Tanya Winery vinyeards. Ofra. Fun Joel Israel Tour Guide.

The vineyards of Tanya Winery in Ofra

Last week I had the pleasure of visiting five different wineries with some other tour guides and friends. The wineries were all located in the region of Eretz Binyamin — the area that was designated in the Bible for the tribe of Benjamin. Today it is part of the region known as Samaria, and there are at least 7 or 8 wineries in this small part of the hill country, a mere 25 miles or so apart. But before I get into the wineries themselves, I want to talk briefly about Israeli wines overall.

I love the story of the wine industry in Israel. Clearly one of the oldest and most famous industries in the land, winemaking was always an important identifying feature of Israel. Images, for example, of the spies sent by Moses to explore the land of Canaan, and their reports of giant grape clusters spring to mind. In fact, that very image is the logo of both Israel’s Ministry of Tourism and the largest wine producer in the country — Carmel Wineries.
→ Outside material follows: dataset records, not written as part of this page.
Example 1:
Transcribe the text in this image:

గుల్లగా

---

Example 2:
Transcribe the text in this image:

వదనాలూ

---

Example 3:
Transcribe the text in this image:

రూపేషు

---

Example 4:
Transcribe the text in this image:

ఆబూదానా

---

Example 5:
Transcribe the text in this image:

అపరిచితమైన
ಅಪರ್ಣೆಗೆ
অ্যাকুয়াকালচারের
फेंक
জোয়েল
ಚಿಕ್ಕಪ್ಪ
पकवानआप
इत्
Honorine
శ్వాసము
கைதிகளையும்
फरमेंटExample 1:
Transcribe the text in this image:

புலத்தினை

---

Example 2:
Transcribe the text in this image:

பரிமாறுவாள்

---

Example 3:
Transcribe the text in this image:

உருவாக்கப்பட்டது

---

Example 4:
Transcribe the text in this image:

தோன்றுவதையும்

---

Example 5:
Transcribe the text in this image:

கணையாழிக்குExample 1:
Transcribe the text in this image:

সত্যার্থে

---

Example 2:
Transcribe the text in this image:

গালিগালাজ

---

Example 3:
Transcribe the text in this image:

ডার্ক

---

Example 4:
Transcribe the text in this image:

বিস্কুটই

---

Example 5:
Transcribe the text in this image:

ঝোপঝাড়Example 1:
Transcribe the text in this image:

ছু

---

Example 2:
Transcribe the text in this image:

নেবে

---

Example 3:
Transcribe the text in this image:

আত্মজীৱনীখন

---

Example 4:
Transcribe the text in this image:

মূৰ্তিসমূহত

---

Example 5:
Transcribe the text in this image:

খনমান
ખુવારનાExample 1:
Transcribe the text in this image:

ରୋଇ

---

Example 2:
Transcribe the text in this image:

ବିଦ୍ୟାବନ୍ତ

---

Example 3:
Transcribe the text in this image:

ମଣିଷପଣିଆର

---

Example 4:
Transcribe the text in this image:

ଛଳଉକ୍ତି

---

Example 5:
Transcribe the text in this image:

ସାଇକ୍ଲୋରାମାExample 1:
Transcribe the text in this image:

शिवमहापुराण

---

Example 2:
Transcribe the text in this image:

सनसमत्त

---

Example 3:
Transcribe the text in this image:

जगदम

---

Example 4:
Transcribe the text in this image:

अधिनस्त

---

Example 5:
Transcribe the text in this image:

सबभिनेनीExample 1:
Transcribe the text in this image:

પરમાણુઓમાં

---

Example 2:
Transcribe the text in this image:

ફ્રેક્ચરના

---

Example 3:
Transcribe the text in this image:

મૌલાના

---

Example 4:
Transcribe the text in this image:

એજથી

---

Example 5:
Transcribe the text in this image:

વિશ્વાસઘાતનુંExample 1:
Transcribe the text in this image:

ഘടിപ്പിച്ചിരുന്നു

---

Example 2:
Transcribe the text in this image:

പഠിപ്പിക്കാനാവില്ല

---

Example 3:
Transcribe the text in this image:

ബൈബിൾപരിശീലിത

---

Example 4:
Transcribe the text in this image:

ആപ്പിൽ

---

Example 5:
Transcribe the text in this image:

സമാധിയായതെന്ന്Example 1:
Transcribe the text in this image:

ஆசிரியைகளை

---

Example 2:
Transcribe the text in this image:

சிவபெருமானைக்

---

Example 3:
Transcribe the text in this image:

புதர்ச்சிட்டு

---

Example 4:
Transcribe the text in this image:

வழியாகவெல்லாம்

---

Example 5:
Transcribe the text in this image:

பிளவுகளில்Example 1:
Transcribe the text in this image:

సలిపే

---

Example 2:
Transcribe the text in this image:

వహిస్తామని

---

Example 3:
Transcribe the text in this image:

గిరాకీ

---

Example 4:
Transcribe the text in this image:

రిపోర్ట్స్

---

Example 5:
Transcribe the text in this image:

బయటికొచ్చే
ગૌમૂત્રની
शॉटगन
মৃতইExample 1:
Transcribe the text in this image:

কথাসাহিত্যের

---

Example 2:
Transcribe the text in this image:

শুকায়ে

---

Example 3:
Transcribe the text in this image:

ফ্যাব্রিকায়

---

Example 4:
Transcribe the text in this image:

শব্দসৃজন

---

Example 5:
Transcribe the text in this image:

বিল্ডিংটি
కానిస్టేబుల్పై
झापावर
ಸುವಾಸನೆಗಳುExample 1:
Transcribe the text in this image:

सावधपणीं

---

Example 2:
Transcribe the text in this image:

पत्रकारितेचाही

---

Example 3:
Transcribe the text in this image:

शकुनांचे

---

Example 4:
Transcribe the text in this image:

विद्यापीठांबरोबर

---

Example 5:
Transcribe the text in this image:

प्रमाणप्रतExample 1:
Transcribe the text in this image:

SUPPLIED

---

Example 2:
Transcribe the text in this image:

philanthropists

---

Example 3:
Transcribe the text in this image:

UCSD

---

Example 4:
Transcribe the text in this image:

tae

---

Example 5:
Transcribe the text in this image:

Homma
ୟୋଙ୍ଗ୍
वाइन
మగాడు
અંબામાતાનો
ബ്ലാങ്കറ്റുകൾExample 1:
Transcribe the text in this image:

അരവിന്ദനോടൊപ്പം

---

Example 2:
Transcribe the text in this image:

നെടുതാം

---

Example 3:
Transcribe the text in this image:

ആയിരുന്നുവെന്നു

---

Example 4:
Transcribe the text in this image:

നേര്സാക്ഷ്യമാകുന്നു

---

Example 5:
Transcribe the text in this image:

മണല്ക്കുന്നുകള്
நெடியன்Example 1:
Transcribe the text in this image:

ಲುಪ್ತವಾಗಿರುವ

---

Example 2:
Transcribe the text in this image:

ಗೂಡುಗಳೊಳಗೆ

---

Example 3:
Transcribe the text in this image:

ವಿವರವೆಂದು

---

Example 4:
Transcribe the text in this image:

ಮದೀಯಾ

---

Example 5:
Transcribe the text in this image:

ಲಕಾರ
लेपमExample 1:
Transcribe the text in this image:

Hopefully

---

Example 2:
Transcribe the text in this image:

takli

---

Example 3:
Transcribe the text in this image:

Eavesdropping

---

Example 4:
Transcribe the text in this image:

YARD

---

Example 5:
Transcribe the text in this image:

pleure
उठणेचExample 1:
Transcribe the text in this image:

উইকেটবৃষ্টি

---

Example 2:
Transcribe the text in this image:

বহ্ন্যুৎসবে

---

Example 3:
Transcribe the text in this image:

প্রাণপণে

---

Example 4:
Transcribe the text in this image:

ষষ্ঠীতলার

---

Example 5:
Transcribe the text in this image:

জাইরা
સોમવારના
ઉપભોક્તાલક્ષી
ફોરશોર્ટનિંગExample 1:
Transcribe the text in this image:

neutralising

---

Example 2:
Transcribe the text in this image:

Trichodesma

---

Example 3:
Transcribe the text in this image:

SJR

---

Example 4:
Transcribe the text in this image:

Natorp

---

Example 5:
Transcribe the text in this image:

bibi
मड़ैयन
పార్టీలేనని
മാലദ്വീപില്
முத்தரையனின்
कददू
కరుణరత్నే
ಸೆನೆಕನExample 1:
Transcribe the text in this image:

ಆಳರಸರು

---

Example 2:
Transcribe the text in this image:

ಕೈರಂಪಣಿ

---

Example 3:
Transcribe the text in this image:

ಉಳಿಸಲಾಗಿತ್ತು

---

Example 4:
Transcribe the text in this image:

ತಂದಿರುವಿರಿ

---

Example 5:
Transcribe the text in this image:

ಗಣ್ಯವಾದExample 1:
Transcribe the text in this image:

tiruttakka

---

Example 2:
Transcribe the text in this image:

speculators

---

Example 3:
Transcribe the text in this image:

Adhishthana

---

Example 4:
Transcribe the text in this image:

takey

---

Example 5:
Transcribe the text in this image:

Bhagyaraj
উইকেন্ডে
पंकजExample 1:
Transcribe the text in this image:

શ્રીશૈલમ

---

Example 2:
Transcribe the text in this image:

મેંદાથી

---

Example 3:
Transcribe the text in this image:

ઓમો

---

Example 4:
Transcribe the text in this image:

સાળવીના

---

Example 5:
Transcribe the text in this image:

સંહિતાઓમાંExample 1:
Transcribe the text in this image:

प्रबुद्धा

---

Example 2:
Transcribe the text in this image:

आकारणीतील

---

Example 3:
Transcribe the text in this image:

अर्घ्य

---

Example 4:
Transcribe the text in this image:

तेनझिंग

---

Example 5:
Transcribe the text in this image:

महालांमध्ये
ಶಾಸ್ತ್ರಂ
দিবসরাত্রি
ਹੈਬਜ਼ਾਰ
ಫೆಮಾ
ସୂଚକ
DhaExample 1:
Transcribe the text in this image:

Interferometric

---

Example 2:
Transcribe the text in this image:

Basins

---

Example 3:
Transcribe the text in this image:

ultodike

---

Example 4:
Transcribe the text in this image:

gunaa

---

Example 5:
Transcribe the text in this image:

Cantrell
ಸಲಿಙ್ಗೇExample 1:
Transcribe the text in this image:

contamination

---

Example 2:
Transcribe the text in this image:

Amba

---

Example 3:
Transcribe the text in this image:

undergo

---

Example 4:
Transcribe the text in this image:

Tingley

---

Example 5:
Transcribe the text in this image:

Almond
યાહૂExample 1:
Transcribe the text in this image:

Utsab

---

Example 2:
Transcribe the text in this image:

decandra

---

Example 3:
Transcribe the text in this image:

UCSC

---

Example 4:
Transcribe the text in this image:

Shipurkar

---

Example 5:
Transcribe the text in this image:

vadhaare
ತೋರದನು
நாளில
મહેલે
However, with the arrival of Muslim rule, which lasted for about 1100 of the 1300 years prior to the 20th Century, Israeli wines virtually disappeared. Since Muslims are prohibited from drinking wine, virtually all Israeli wine production ceased, with perhaps a minor resurgence during the 200-year period of Crusader rule in the land (1099-1291, with periods of Muslim rule inside that time frame as well).